Keeping it compelling is Britt Lower, who hands in a deadpan performance that, while understated, brings a wry charm to the film’s off-kilter humor and remains fully grounded amid the outlandish characters at the library and the mystery of the letters. The soft-spoken Miriam has been through a lot, and it shows in her haunted state, but Lower never lets us forget there is a real person aching to throw off the shackles of her emotional turmoil.

“Darkest Miriam” is a touching film that replaces sentimentality with a quirky sensibility, but, while unconventional, never forgets to be tenderhearted.

BONES OF CROWS: 4 STARS. “a story of hard truths, told with skill.”

“Bones of Crows,” a new period drama now playing in theatres, covers decades of history, but is tied to recent, horrifying events.

Jumping through time, from the 1800s to the 2020s, the story of the intergenerational trauma caused by the Canadian residential school system, focusses on the family of Aline Spears (Grace Dove). A Cree woman born to a large, happy family in 1930s Manitoba, everything changes when Aline and her siblings are forcibly taken from their parents who are told they will be thrown in prison if they don’t sign over their children to the residential school system.

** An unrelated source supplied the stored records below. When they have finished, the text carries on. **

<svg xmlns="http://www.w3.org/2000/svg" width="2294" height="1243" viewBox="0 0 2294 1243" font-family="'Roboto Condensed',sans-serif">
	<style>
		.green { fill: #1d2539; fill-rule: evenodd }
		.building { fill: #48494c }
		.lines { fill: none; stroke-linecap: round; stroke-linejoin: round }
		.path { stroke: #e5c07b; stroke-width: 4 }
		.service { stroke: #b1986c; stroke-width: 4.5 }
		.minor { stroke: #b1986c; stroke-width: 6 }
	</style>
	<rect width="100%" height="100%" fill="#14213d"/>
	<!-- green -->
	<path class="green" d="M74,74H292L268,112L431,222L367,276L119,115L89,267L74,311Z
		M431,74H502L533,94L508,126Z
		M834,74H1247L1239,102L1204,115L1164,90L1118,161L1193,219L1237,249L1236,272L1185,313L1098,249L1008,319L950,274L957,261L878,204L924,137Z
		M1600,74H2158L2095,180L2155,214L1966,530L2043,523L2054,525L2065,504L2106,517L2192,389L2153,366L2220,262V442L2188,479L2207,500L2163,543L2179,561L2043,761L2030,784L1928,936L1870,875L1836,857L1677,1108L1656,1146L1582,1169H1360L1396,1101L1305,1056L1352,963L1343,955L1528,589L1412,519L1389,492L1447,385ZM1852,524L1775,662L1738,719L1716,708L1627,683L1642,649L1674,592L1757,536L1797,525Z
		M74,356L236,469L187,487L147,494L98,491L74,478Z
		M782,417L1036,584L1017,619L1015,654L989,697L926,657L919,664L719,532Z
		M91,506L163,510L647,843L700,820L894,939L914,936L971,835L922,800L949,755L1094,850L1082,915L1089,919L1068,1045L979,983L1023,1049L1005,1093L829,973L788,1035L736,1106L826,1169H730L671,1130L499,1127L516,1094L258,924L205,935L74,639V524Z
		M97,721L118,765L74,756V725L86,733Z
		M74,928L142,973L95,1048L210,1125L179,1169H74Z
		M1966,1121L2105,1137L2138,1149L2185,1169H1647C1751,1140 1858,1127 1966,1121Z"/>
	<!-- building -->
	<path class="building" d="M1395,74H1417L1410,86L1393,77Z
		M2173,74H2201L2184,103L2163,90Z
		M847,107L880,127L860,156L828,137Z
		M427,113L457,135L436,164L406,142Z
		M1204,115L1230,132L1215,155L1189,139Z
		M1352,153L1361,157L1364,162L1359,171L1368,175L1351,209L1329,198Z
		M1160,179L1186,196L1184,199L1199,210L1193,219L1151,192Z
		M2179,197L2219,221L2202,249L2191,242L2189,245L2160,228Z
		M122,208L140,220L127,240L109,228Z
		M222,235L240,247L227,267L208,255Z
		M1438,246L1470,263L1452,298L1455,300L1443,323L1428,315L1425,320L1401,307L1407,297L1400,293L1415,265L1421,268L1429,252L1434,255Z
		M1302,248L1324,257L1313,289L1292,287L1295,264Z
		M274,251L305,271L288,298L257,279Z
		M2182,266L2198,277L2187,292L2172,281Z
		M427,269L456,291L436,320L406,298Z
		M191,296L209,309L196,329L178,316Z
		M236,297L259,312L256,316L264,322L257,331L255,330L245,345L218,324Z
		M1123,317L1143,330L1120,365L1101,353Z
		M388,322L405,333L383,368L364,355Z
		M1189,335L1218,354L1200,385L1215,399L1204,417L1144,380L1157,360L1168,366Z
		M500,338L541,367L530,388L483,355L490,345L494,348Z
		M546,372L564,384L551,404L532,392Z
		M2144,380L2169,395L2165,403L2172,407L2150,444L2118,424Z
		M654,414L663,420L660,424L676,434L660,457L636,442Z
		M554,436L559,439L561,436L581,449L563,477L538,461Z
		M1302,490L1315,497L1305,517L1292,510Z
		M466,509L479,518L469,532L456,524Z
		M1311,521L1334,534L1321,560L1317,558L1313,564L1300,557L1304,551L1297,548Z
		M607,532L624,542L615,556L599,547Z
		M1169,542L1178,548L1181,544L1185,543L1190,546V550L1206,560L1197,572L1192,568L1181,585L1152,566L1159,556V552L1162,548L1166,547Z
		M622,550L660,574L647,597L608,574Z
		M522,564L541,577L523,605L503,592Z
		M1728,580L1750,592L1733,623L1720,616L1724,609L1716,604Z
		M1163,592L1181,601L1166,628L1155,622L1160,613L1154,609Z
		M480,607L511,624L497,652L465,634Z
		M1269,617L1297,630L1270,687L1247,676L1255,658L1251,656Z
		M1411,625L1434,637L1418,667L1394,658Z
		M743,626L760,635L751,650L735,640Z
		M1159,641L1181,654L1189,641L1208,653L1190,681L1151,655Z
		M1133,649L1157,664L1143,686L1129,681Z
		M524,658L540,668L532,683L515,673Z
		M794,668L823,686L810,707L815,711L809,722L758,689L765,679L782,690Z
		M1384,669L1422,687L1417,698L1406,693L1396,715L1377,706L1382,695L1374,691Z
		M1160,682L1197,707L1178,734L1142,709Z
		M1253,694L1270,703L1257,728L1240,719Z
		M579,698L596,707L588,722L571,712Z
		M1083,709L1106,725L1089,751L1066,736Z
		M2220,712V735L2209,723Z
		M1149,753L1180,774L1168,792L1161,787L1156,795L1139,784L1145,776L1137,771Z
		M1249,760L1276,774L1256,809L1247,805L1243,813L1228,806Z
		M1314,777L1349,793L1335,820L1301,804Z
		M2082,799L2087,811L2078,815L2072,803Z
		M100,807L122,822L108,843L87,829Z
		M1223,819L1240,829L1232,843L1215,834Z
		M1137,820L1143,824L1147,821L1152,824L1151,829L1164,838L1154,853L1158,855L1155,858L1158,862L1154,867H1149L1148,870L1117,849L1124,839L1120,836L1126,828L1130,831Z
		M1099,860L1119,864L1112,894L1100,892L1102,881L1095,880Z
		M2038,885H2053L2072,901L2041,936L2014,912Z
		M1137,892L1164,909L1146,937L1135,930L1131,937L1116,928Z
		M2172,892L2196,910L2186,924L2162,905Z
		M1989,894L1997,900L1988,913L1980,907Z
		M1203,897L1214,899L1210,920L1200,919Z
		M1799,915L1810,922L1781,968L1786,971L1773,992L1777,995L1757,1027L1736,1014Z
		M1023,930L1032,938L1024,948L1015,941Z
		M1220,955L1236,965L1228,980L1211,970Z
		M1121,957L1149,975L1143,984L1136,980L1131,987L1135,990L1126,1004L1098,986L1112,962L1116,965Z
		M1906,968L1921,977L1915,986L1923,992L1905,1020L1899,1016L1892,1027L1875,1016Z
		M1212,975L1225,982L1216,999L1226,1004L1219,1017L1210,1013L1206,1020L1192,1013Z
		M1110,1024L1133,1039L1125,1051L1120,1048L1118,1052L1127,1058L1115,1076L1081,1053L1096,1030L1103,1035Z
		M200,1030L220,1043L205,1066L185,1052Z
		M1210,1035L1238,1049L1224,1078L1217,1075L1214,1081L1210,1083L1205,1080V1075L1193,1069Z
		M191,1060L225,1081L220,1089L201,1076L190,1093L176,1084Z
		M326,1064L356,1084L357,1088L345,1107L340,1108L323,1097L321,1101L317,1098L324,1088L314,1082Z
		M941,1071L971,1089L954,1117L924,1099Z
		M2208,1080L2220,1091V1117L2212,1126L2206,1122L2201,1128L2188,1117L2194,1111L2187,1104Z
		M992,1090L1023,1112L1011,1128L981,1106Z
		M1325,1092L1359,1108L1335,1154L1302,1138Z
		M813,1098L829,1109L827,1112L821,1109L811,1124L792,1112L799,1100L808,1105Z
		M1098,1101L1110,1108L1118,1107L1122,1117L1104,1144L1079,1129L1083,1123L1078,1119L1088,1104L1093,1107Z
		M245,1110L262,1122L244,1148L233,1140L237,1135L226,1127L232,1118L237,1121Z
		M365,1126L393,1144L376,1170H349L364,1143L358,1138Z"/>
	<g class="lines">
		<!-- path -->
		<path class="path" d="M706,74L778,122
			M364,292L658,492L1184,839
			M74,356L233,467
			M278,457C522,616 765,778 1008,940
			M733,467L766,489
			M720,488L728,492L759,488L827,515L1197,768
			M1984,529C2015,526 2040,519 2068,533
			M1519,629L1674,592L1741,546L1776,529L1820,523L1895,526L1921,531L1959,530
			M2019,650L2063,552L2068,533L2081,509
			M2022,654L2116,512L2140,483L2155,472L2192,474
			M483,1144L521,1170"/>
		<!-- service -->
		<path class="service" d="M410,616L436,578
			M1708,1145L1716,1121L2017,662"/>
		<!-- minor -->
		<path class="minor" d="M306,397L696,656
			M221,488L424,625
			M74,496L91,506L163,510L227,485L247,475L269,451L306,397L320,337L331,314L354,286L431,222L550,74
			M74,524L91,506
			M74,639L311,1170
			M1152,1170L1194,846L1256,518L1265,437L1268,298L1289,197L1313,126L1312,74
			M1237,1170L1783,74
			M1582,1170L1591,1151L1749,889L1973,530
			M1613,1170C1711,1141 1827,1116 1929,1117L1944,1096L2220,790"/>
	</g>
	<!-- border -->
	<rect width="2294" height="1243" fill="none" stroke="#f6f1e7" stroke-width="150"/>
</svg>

Abused, physically and emotionally—“I could kill you and bury you out back and nobody would care,” a priest snarls at the headstrong Aline.—the priests and nuns systematically attempt to strip the siblings of their Indigenous heritage, religion and identity, forcing them to assimilate them into the dominant Canadian culture. It is, as one character says, “a lesson in unrelenting cruelty.”

During World War II Aline escapes the horrors of the school by enlisting in the Canadian Army.

“The only way we can make sure they don’t send you back to that school is to send you to war.” During her raining to become part of an elite squad of code talkers who used the Cree language to disguise military intelligence, she meets and marries Adam (Phillip Lewitski).

Returning home from war to raise their family, Adam suffers PTSD, while Aline is haunted by the abuse she suffered at the hands of her sadistic teachers.

As the movie skips through time, we learn more about the residential school, Aline’s life after the war, her sister’s legal woes and the next generation, the children that carry the trauma in their DNA.

The process of healing is ever present, however, as Aline remembers the words her mother said to her as she enlisted in the army. “You be everything you are meant to be. Don’t let the darkness win. Don’t let them win.”

Métis-Dene writer and director Marie Clements covers a great deal of ground, much of it hard going. The cruelty and attempts to dehumanize Indigenous youth are brought to horrific life, and the depictions of residential schools; child abuse, sexual and psychological abuse and racism may be very unsettling for many viewers.

But even though the film chronicles a century of generational trauma, it is also a celebration of Cree resilience and tradition. There are eye-opening depictions of atrocities, necessary to tell the story, but as Aline confronts the past, there is also a sense of justice.

It is a story of hard truths, told with skill—despite its sprawling nature, it doesn’t feel bloated—and emotion that gets to the heart of how generational trauma forever altered the lives of the characters.